> **Page extract**:

Search code examples
javascripthtmlnode.jstext-processingtext-parsing

How to remove all attributes from html?


I have raw html with some css classes inside for various tags.

Example:

Input:

<p class="opener" itemprop="description">Lorem ipsum dolor sit amet, consectetur adipisicing elit. Neque molestias natus iste labore a accusamus dolorum vel.</p>

and I would like to get just plain html like:

Output:

<p>Lorem ipsum dolor sit amet, consectetur adipisicing elit. Neque molestias natus iste labore a accusamus dolorum vel.</p>

I do not know names of these classes. I need to do this in JavaScript (node.js).

Any idea?


Solution

  • This can be done with Cheerio, as I noted in the comments.
    To remove all attributes on all elements, you'd do:

    var html = '<p class="opener" itemprop="description">Lorem ipsum dolor sit amet, consectetur adipisicing elit. Neque molestias natus iste labore a accusamus dolorum vel.</p>';
    
    var $ = cheerio.load(html);   // load the HTML
    
    $('*').each(function() {      // iterate over all elements
        this.attribs = {};     // remove all attributes
    });
    
    var html = $.html();          // get the HTML back

> **Data block**:
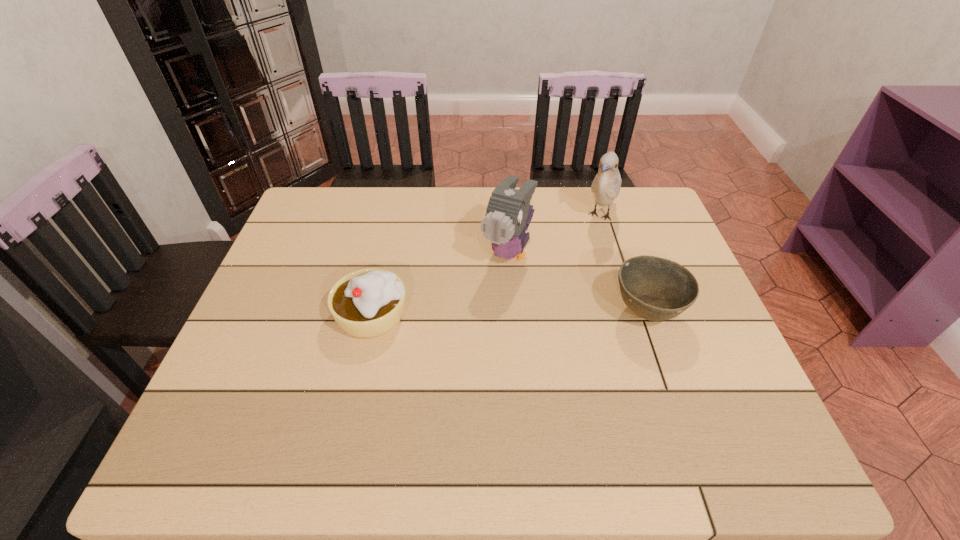
Select which object is the third closest to the leftmost object. Please provide its 2D coordinates. Your answer should be formatted as a tuple, i.e. [(x, y)], where the tuple contains the x and y coordinates of a point satisfying the conditions above.

[(606, 185)]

> **Your instructions**:
In the forum thread about removing HTML attributes, which library does the solution use to strip them?

> **Written answer**:
Cheerio